Updates to this story
Following months of cooing over the iPad, the device Murdoch has described as a “game changer”, media mogul Rupert Murdoch gave a clear indication that he will continue his love-in with Apple's chief exec Steve Jobs as he acknowledged the existence of the new enterprise on the Fox Business Network.
Up until this point there had been unconfirmed rumours that a major launch was on the horizon, with two employees saying that a launch is expected before the end of the year, though the interview last week was the first explicit mention of the Daily’s existence. When asked during the interview what “exciting projects” News Corp was currently working on Murdoch cited the Daily, although no further details of the newspaper were given at that time.
According to the Taipei Times it is thought the total staff on the project will amount to somewhere in the region of 150, with $30 million set aside for the first year of its launch.
A number of names have been bandied around for various positions including Jesse Angelo, executive editor of the New York Post, Richard Johnson, former editor of a gossip page for the Post, and Greg Clayman, former head of Viacom’s digital division who is thought to be head of business operations at the Daily. Meanwhile Sasha Frere-Jones is believed to be being enlisted as culture editor, leaving her post as music critic at The New Yorker Magazine.
Murdoch clearly has high hopes for the touch screen tablet, seeing it as the perfect vehicle for his drive to enforce paywalls throughout the newspaper industry, calling the device a “glimpse of the future”.
“There’s going to be tens of millions of these things sold all over the world. It may be the saving of newspapers because you don’t have the costs of paper, ink, printing, trucks," said Murdoch.
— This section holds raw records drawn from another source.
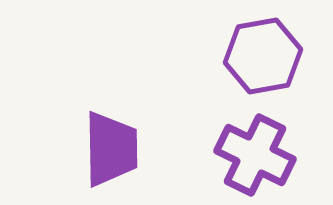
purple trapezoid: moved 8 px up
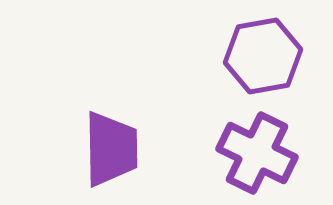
purple cross: moved 2 px right, 2 px up
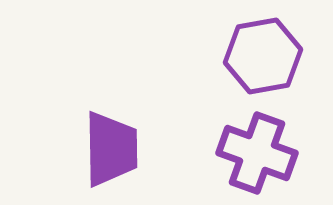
purple cross: rotated 6 degrees counterclockwise
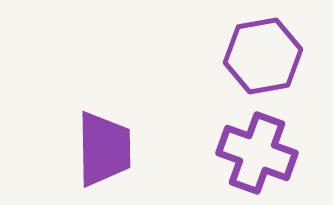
purple trapezoid: moved 7 px left
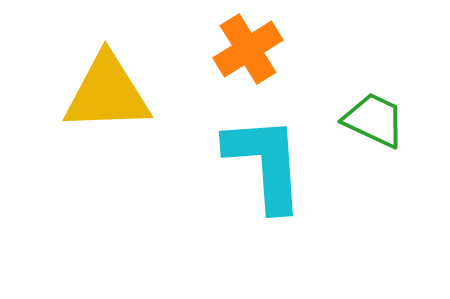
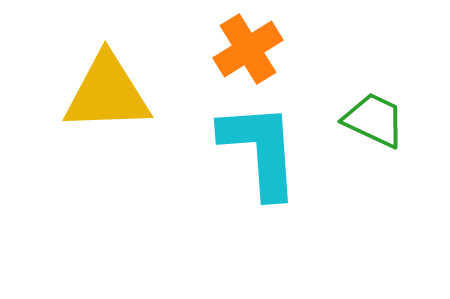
cyan L-shape: moved 5 px left, 13 px up
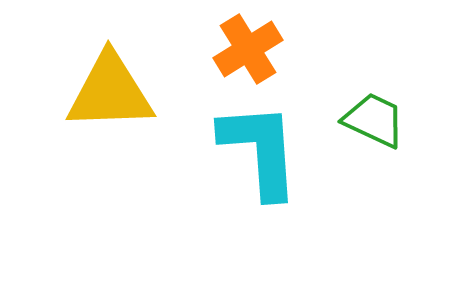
yellow triangle: moved 3 px right, 1 px up
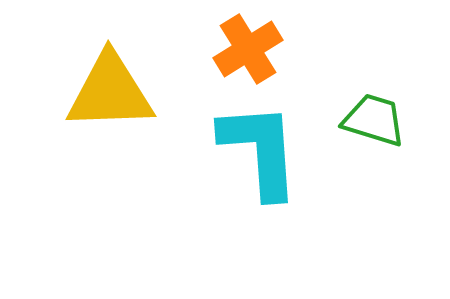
green trapezoid: rotated 8 degrees counterclockwise
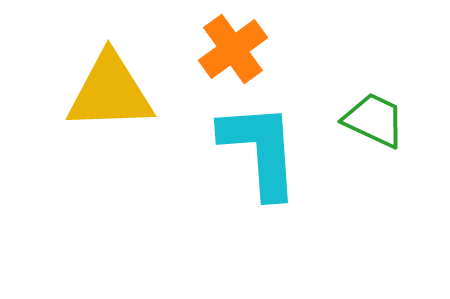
orange cross: moved 15 px left; rotated 4 degrees counterclockwise
green trapezoid: rotated 8 degrees clockwise
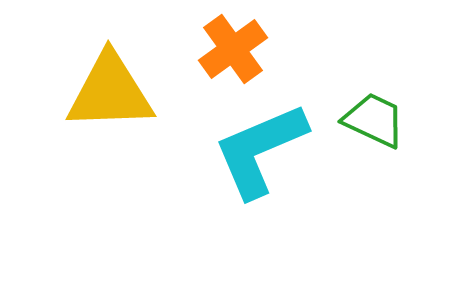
cyan L-shape: rotated 109 degrees counterclockwise
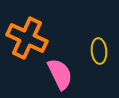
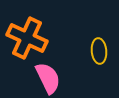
pink semicircle: moved 12 px left, 4 px down
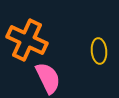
orange cross: moved 2 px down
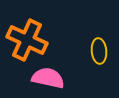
pink semicircle: rotated 52 degrees counterclockwise
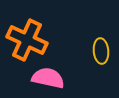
yellow ellipse: moved 2 px right
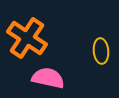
orange cross: moved 2 px up; rotated 9 degrees clockwise
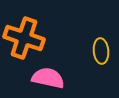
orange cross: moved 3 px left; rotated 15 degrees counterclockwise
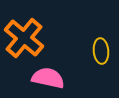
orange cross: rotated 21 degrees clockwise
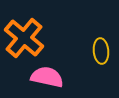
pink semicircle: moved 1 px left, 1 px up
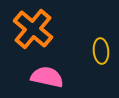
orange cross: moved 9 px right, 9 px up
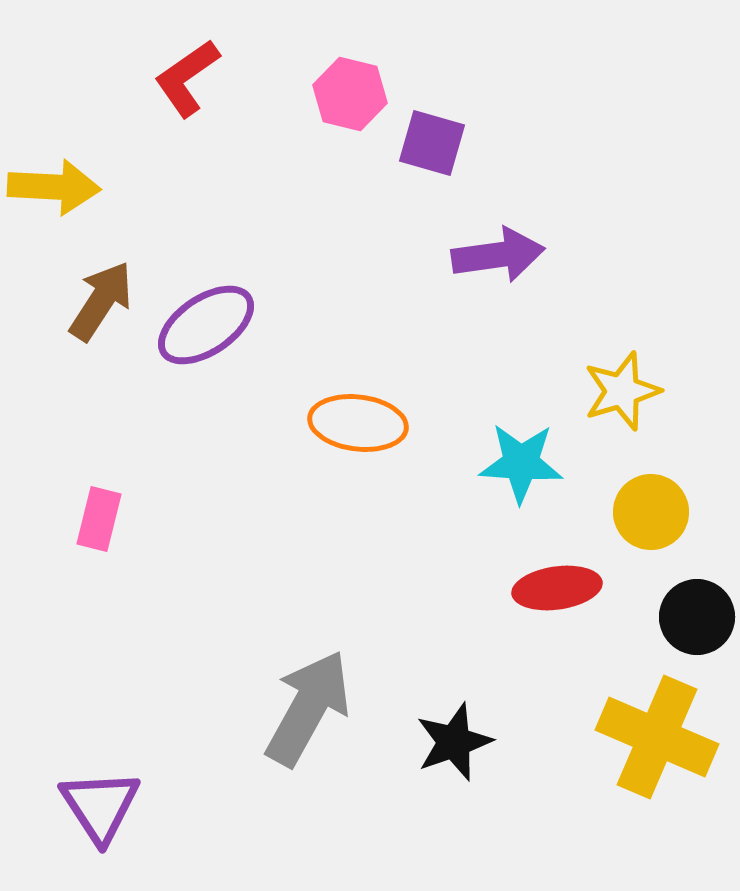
“I’m old, I like the tactile experience of the newspaper,” he explained, but “if you have less newspapers and more of these, that’s OK. It doesn’t destroy the traditional newspaper, it just comes in a different form.”
It has not been mentioned so far how any paywall would function precisely, but it seems inevitable that some sort of pay structure will be enforced with virtually all News Corp publications charging some sort of a subscription fee, including access to online versions of The Wall Street Journal and The Times.
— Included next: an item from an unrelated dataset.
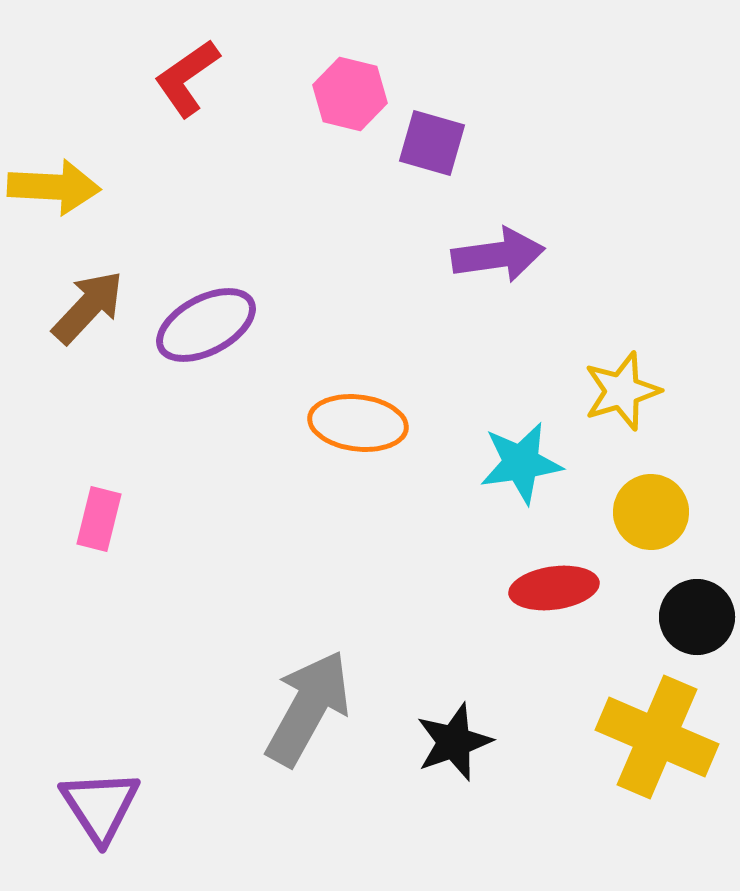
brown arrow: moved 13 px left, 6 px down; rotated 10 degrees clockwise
The recent Webby Debates prompted discussion about the need for paywalls, though it seems that whatever your point of view it is clear that their proliferation is inevitable to some degree. But what is creating increasing concern is the growing links between the mainstream media and Apple.
With concerns being voiced over a potential media bias already, quite how the Daily will be able to provide objectivity is hard to fathom.